Bialiatski joins a small group of imprisoned Nobel Peace Prize laureates
STOCKHOLM (AP) — Belarusian pro-democracy activist Ales Bialiatski, who shared the Nobel Peace Prize with human rights groups in Russia and Ukraine, is the fourth person in its 121-year history Nobel Prize winners to receive the award in prison or detention.
Bialiatski, 60, who founded the non-governmental organization Human Rights Center Viasna, was arrested following protests in 2020 against the re-election of Belarusian President Alexander Lukashenko. He remains in prison without trial and faces up to 12 years in prison if convicted.
Nobel committee chair Berit Reiss-Andersen urged Belarus to release Bialiatski, but acknowledged the chances of it happening in time for the December 10 awards ceremony were slim.
Here’s a look at what happened to other Nobel Peace Prize laureates who were in captivity when they received the award.
CARL VON OSSIETZKY
The German journalist, a staunch opponent of militarism, was imprisoned for revealing secret plans for German rearmament in the 1920s. He was released after seven months but re-arrested and sent to a concentration camp after the capture of the power by the Nazis in 1933. Despite a campaign to free him, the government refused to release Ossietzky, who was suffering from tuberculosis.
His 1935 Nobel Peace Prize infuriated Nazi leader Adolf Hitler so infuriated that he banned all Germans from receiving Nobel Prizes.
According to biographical notes on the Nobel Prize website, Ossietzky was prohibited from traveling to Norway to accept the award and was kept under surveillance in a civilian hospital until his death in 1938. He was the first Nobel Peace Prize laureate to die in captivity.
AUNG SAN SUU KYI
The Burmese opposition leader was under house arrest for participating in anti-government protests when she received the Nobel Peace Prize in 1991. Her husband and sons accepted the award on her behalf.
The Nobel Prize helped galvanize international support for Suu Kyi, but she remained under house arrest until her release in 2010.
After her return to politics, the glory of her peace prize faded and she faced international criticism for ignoring and sometimes defending atrocities committed by the Burmese military, including a crackdown on Muslims.
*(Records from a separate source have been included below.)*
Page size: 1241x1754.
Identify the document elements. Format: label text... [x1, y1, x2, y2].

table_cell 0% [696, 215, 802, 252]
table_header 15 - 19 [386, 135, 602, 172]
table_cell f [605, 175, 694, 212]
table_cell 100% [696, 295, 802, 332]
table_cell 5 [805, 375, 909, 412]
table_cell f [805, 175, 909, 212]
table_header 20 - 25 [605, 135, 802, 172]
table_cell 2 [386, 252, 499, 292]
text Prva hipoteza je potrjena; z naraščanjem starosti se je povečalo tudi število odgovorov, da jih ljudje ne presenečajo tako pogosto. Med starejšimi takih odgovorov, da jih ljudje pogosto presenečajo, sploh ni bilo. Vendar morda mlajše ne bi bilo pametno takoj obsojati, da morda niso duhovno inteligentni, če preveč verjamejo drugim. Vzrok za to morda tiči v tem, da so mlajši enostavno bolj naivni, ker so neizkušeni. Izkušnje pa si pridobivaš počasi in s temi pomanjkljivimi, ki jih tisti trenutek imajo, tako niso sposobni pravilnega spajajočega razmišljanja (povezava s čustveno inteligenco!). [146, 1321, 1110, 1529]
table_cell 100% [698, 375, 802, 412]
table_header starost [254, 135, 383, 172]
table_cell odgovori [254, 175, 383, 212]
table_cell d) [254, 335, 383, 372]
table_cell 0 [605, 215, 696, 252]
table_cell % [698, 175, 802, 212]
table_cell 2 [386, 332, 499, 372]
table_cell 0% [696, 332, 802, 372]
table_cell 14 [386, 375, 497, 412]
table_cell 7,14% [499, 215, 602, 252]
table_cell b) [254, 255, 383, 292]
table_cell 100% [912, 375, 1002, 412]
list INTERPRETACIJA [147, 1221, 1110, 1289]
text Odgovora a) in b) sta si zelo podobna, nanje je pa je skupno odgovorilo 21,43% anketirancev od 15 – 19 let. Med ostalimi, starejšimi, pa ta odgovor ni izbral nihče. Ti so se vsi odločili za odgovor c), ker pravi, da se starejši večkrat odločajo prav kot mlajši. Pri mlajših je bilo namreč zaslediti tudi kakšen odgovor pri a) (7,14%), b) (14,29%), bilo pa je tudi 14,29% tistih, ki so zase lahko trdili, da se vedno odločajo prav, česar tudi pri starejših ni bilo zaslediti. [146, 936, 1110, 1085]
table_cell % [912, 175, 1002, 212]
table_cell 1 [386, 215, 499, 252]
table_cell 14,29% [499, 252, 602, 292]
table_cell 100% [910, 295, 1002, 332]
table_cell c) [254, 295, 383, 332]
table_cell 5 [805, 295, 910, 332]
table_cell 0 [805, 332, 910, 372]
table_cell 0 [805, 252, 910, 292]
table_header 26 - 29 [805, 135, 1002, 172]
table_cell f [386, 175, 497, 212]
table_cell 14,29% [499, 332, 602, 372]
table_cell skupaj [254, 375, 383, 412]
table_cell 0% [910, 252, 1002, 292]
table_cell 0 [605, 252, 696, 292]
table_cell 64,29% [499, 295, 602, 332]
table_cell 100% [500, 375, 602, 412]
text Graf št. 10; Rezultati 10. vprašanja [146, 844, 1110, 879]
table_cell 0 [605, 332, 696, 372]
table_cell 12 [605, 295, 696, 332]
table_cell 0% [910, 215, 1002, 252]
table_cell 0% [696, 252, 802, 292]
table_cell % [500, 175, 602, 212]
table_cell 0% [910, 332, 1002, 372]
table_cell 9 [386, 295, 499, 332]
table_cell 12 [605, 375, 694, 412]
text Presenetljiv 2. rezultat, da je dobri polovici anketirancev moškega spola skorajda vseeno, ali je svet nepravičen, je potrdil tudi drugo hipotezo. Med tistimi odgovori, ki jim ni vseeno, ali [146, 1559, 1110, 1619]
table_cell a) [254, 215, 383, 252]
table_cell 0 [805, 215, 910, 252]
Rohingyas in 2017.
Suu Kyi was arrested again after a military coup last year and has not been seen in public since, despite calls for her release by the Norwegian Nobel Committee and others.
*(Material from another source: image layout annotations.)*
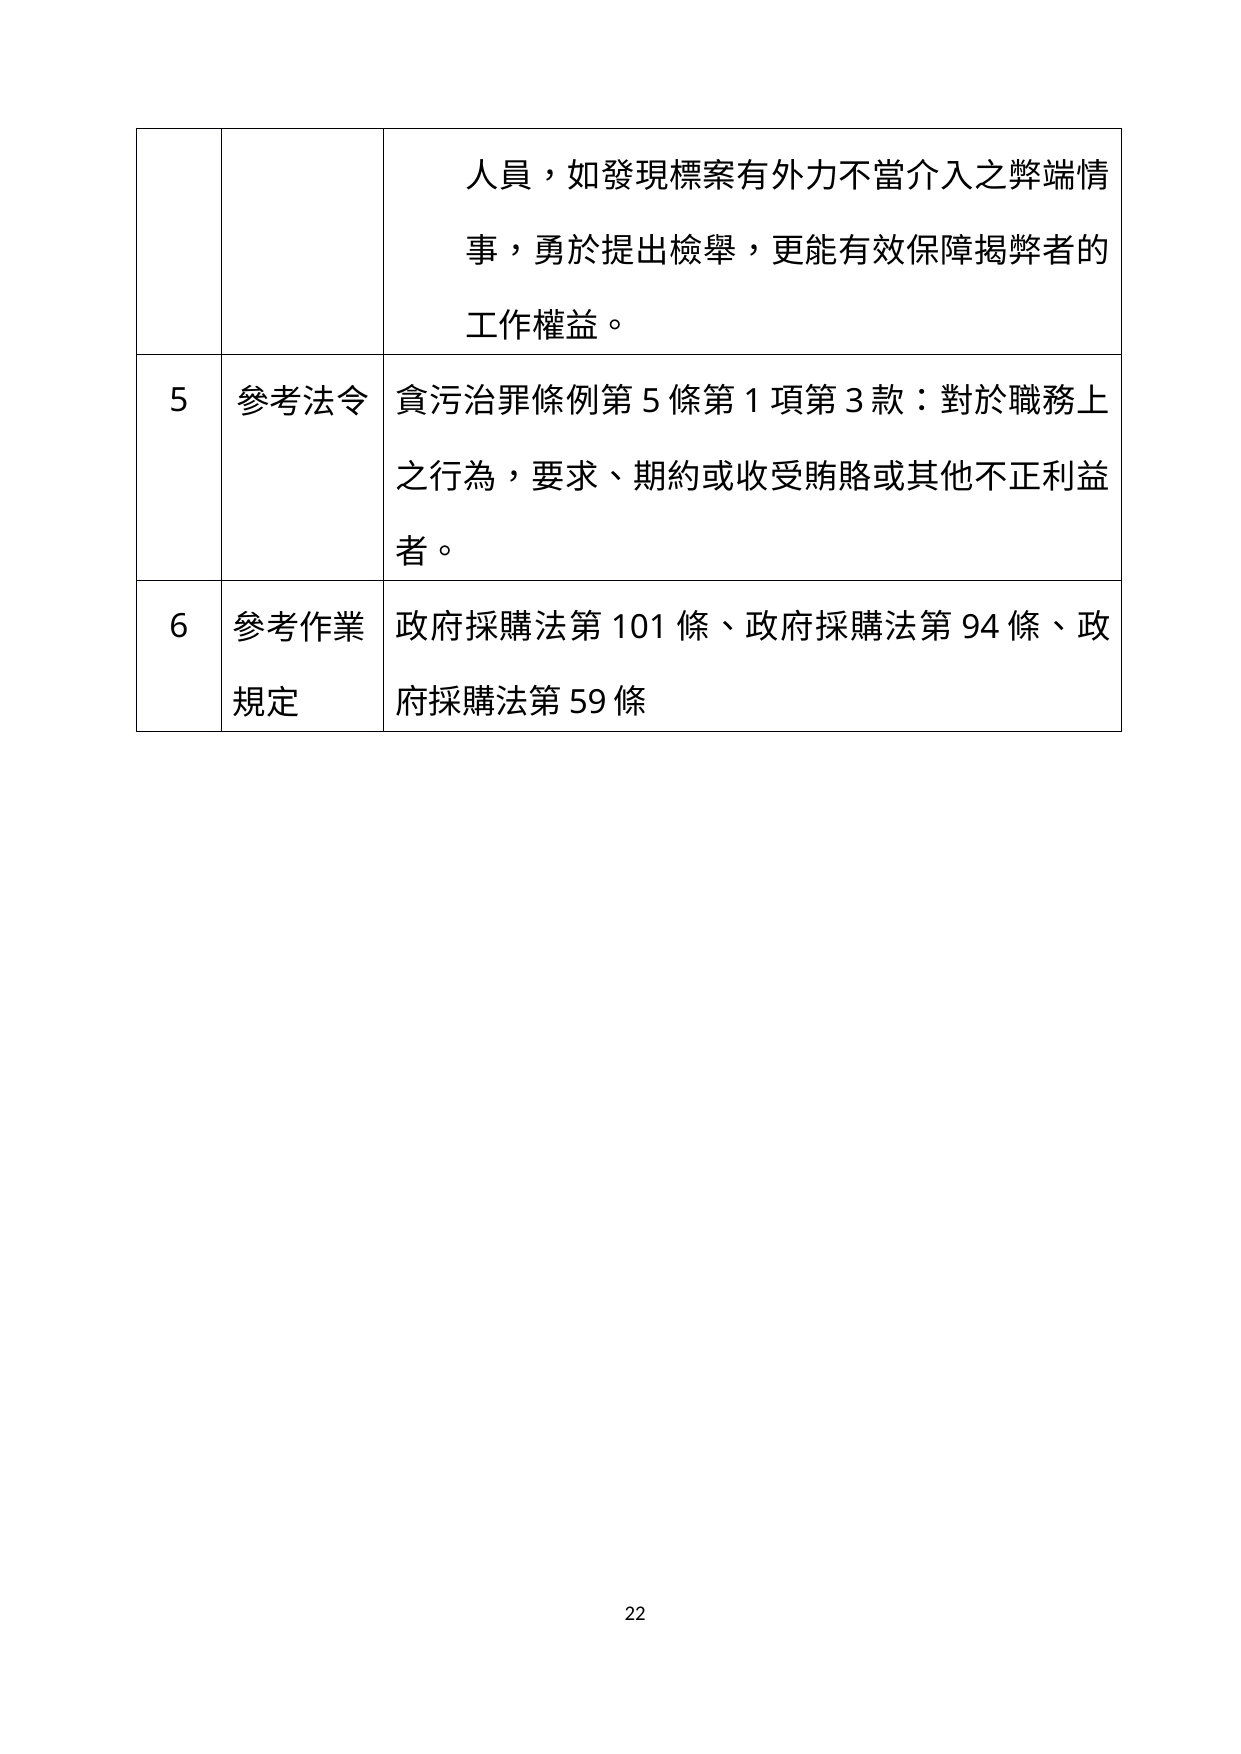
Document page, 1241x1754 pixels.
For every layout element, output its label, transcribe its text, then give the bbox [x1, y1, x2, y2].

table_cell 6 [137, 581, 221, 731]
table_cell 5 [137, 355, 221, 580]
table_cell [137, 129, 221, 354]
table_cell 貪污治罪條例第5條第1項第3款：對於職務上之行為，要求、期約或收受賄賂或其他不正利益者。 [384, 355, 1121, 580]
table_cell 參考法令 [222, 355, 383, 580]
table_cell [222, 129, 383, 354]
table_cell 參考作業規定 [222, 581, 383, 731]
table_cell 政府採購法第101條、政府採購法第94條、政府採購法第59條 [384, 581, 1121, 731]
table_cell 人員，如發現標案有外力不當介入之弊端情事，勇於提出檢舉，更能有效保障揭弊者的工作權益。 [384, 129, 1121, 354]
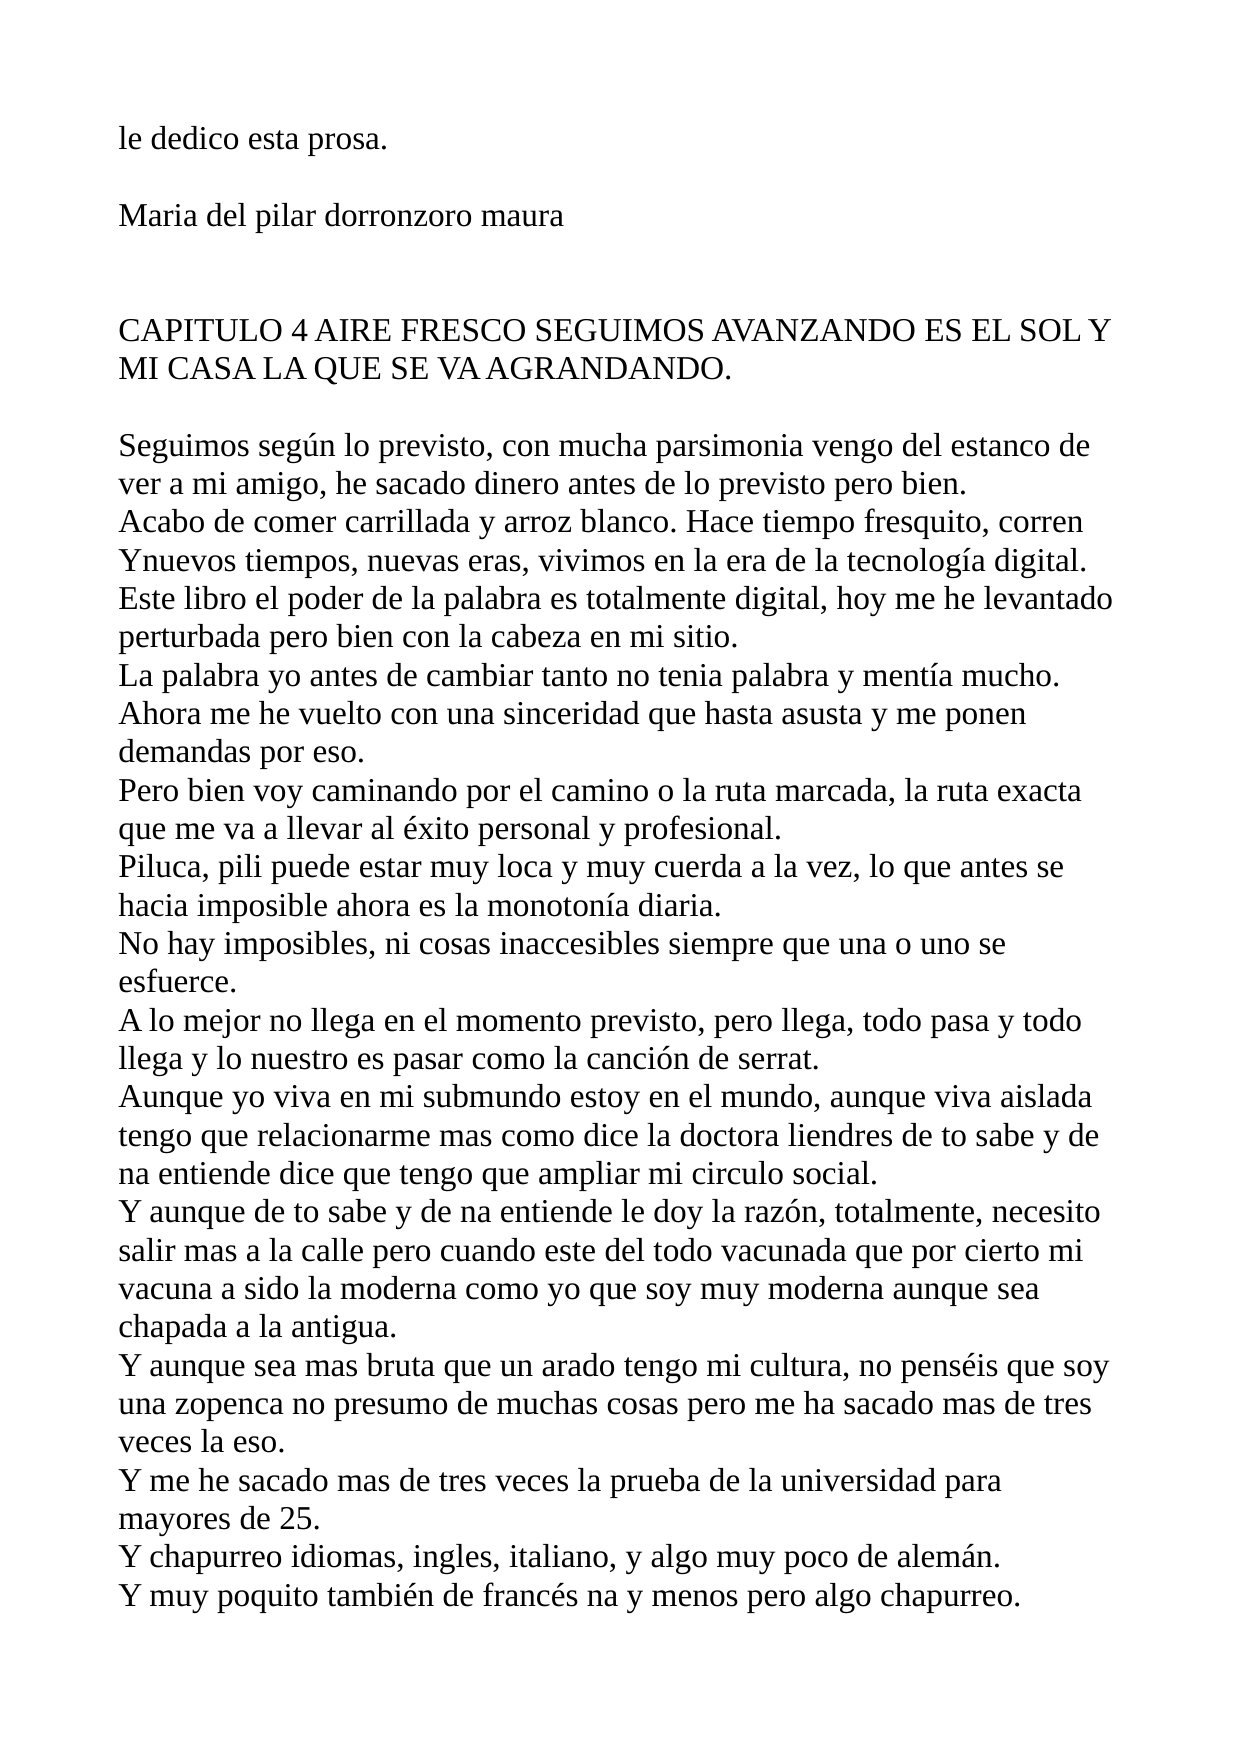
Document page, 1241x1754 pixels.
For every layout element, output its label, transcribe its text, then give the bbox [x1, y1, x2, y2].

text Acabo de comer carrillada y arroz blanco. Hace tiempo fresquito, corren Ynuevos tiempos, nuevas eras, vivimos en la era de la tecnología digital. [118, 501, 1122, 578]
text No hay imposibles, ni cosas inaccesibles siempre que una o uno se esfuerce. [118, 923, 1122, 1000]
text Este libro el poder de la palabra es totalmente digital, hoy me he levantado perturbada pero bien con la cabeza en mi sitio. [118, 578, 1122, 655]
text La palabra yo antes de cambiar tanto no tenia palabra y mentía mucho. [118, 655, 1122, 693]
text Y aunque de to sabe y de na entiende le doy la razón, totalmente, necesito salir mas a la calle pero cuando este del todo vacunada que por cierto mi vacuna a sido la moderna como yo que soy muy moderna aunque sea chapada a la antigua. [118, 1191, 1122, 1345]
text Y chapurreo idiomas, ingles, italiano, y algo muy poco de alemán. [118, 1536, 1122, 1575]
text le dedico esta prosa. [118, 118, 1122, 156]
text Aunque yo viva en mi submundo estoy en el mundo, aunque viva aislada tengo que relacionarme mas como dice la doctora liendres de to sabe y de na entiende dice que tengo que ampliar mi circulo social. [118, 1076, 1122, 1191]
text Y me he sacado mas de tres veces la prueba de la universidad para mayores de 25. [118, 1460, 1122, 1536]
text Seguimos según lo previsto, con mucha parsimonia vengo del estanco de ver a mi amigo, he sacado dinero antes de lo previsto pero bien. [118, 425, 1122, 501]
text Maria del pilar dorronzoro maura [118, 195, 1122, 233]
text CAPITULO 4 AIRE FRESCO SEGUIMOS AVANZANDO ES EL SOL Y MI CASA LA QUE SE VA AGRANDANDO. [118, 310, 1122, 386]
text Piluca, pili puede estar muy loca y muy cuerda a la vez, lo que antes se hacia imposible ahora es la monotonía diaria. [118, 846, 1122, 923]
text Y aunque sea mas bruta que un arado tengo mi cultura, no penséis que soy una zopenca no presumo de muchas cosas pero me ha sacado mas de tres veces la eso. [118, 1345, 1122, 1460]
text A lo mejor no llega en el momento previsto, pero llega, todo pasa y todo llega y lo nuestro es pasar como la canción de serrat. [118, 1000, 1122, 1076]
text Ahora me he vuelto con una sinceridad que hasta asusta y me ponen demandas por eso. [118, 693, 1122, 770]
text Y muy poquito también de francés na y menos pero algo chapurreo. [118, 1575, 1122, 1613]
text Pero bien voy caminando por el camino o la ruta marcada, la ruta exacta que me va a llevar al éxito personal y profesional. [118, 770, 1122, 846]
The decision to award jailed Chinese dissident Liu Xiaobo the Nobel Peace Prize in 2010 deeply angered Beijing, which responded by suspending trade talks with Norway.
Liu was serving an 11-year sentence for inciting subversion by advocating sweeping political reforms and strengthening human rights in China. No friend or relative could accept the award on his behalf. His wife was placed under house arrest and dozens of his supporters were prevented from leaving the country.
Liu’s absence was notoriously marked by an empty chair at the awards ceremony in Oslo. The award prompted the world, leaders including President Barack Obama, to call for Liu’s release, but to no avail. He died of liver cancer in 2017.